No, char array[2][12] is a two-dimensional array (array of arrays). char *array[2] is an array of pointers.
char array[2][12] looks like:
7/2/2010\0\x\x\xhello\0\x\x\x\x\x\x
where \0 is NUL and \x is indeterminate.
while
char *array[2] is:
0x CAFEBABEDEADBEEF
(assuming 32-bit)
The first has 24 contiguous characters, the second has two pointers (to the beginnings of strings elsewhere).
Try
void fun(char s[][12]) { ...}
Read also from the c-faq: My compiler complained when I passed a two-dimensional array to a function expecting a pointer to a pointer
Isn't array[2][12] the same thing as an array of character pointers when it is passed to a function?
No, it is a two-dimensional array. The difference is that an array of pointers contains pointers, but array[2][12] is actually an array of arrays - no pointers involved.
BTW you could do:
char* mystrings[2]={"aha", "haha"};
fun(mystrings);
char myStrings[2][12]; declares myStrings as an array of arrays of characters. This means that myStrings is stored as the 24 bytes
7/2/2010.???hello.??????
‘——————————’‘——————————’
myStrings[0]myStrings[1]
where . represents a null character and ? represents an uninitialized byte.
char *newStrings[2]; declares newStrings as an array of pointers to characters.
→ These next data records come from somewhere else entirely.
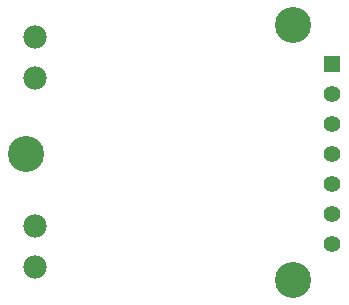
<source format=gbs>
%FSLAX46Y46*%
G04 Gerber Fmt 4.6, Leading zero omitted, Abs format (unit mm)*
G04 Created by KiCad (PCBNEW (2014-07-09 BZR 4988)-product) date Thu 14 Aug 2014 11:57:35 AM PDT*
%MOMM*%
G01*
G04 APERTURE LIST*
%ADD10C,0.050000*%
%ADD11R,1.397000X1.397000*%
%ADD12C,1.397000*%
%ADD13C,3.048000*%
%ADD14C,1.968500*%
G04 APERTURE END LIST*
D10*
D11*
X130556000Y-93980000D03*
D12*
X130556000Y-96520000D03*
X130556000Y-99060000D03*
X130556000Y-101600000D03*
X130556000Y-104140000D03*
X130556000Y-106680000D03*
X130556000Y-109220000D03*
D13*
X127254000Y-90678000D03*
X127254000Y-112268000D03*
X104648000Y-101600000D03*
D14*
X105410000Y-107724000D03*
X105410000Y-111224000D03*
X105410000Y-91722000D03*
X105410000Y-95222000D03*
M02*

</source>
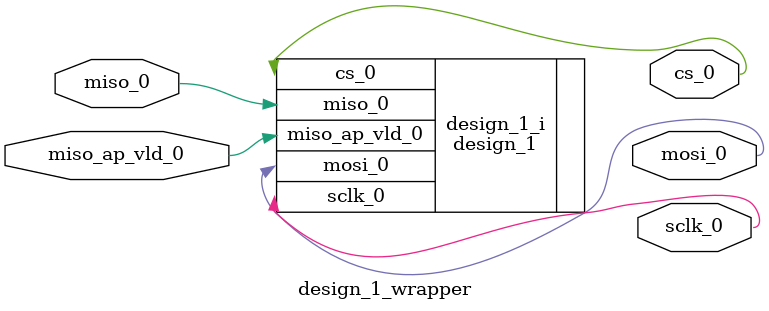
<source format=v>
`timescale 1 ps / 1 ps

module design_1_wrapper
   (cs_0,
    miso_0,
    miso_ap_vld_0,
    mosi_0,
    sclk_0);
  output [0:0]cs_0;
  input [0:0]miso_0;
  input miso_ap_vld_0;
  output [0:0]mosi_0;
  output [0:0]sclk_0;

  wire [0:0]cs_0;
  wire [0:0]miso_0;
  wire miso_ap_vld_0;
  wire [0:0]mosi_0;
  wire [0:0]sclk_0;

  design_1 design_1_i
       (.cs_0(cs_0),
        .miso_0(miso_0),
        .miso_ap_vld_0(miso_ap_vld_0),
        .mosi_0(mosi_0),
        .sclk_0(sclk_0));
endmodule

</source>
This means that newStrings is stored as the 2×sizeof(char*) bytes
[..][..]
where [..] represents a pointer object (not yet initialized).
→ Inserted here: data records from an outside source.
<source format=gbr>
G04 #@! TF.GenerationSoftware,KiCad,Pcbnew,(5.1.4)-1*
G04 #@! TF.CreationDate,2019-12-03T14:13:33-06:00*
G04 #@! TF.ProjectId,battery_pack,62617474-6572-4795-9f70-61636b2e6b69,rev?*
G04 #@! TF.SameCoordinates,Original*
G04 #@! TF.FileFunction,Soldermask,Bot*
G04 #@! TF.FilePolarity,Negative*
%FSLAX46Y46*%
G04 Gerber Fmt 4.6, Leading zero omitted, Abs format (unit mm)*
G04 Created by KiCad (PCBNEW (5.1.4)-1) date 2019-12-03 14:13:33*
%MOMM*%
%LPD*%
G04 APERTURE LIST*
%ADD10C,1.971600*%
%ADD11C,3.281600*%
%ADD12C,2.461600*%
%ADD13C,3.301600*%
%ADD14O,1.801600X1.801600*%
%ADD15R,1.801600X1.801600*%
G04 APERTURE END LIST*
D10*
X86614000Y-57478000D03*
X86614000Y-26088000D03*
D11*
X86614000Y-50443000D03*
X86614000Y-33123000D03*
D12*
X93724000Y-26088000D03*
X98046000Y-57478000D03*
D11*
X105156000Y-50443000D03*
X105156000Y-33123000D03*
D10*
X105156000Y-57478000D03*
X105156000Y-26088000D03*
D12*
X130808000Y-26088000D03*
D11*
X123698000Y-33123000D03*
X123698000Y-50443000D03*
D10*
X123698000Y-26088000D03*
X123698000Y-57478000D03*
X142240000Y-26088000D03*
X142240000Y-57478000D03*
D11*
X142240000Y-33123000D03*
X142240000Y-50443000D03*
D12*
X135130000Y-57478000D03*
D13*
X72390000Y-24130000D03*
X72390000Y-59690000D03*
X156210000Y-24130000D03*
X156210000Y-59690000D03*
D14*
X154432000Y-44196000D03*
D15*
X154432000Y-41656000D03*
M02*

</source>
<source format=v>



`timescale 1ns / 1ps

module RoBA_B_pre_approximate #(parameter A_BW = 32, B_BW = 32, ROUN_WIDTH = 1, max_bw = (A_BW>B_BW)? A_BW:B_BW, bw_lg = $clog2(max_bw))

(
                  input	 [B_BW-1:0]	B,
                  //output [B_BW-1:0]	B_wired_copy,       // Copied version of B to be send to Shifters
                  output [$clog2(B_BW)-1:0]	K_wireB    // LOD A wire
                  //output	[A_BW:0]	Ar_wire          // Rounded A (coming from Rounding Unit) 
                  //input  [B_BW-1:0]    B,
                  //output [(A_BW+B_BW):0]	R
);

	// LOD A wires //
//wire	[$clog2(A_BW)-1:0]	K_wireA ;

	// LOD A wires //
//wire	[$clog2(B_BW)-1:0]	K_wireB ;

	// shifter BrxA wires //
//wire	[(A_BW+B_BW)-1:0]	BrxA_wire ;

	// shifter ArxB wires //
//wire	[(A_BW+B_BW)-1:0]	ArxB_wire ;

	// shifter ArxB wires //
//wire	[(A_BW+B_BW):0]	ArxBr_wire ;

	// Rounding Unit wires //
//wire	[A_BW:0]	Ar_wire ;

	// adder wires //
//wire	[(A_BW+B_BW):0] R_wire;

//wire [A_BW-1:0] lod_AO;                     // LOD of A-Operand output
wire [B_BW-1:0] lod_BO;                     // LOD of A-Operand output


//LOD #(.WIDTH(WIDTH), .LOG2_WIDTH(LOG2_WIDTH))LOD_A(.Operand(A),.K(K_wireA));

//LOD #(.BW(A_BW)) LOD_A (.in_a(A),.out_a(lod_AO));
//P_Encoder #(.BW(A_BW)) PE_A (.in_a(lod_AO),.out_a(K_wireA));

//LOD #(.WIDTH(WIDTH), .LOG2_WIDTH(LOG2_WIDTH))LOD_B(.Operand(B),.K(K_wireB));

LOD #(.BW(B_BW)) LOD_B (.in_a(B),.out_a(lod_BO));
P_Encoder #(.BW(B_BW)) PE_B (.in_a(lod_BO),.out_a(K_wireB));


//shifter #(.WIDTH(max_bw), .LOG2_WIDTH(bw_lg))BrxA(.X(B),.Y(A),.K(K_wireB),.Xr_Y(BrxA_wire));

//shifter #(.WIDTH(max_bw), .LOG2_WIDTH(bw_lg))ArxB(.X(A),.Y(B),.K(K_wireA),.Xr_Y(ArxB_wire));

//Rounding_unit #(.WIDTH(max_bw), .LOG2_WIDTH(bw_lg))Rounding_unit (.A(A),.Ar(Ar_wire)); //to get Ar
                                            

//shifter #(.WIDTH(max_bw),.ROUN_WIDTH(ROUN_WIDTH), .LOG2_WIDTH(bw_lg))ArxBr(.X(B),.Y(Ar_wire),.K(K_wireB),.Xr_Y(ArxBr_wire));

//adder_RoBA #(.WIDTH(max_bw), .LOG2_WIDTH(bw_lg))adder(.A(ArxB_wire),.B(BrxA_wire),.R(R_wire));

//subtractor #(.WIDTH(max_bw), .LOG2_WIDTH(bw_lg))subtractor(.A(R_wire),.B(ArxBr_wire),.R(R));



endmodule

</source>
If you want to pass strings of different lengths to your function, you have to pass an array of pointers, not an array of arrays. As you can see above, these are different layouts.
General advice: whenever you're around pointers, draw diagrams (on whiteboard or blackboard if you can, otherwise on paper) showing the various objects in memory, with arrows indicating what is pointing where. There are two kinds of C programmers: the ones who draw such diagrams when they encounter pointers, and the really experienced ones who draw the diagrams in their head.
Your array is declared as a 2-D array, but you want to pass it to the function as though it's a 1-D array of string pointers.
Tom's answer is correct, you can omit the size of the first dimension of multidimensional array declarations for function parameters.
Your second solution works because it explicitly passes a 1-D array of string pointers to the function. Of course, it requires the extra overhead of the array of pointers in addition to the original 2-D string array.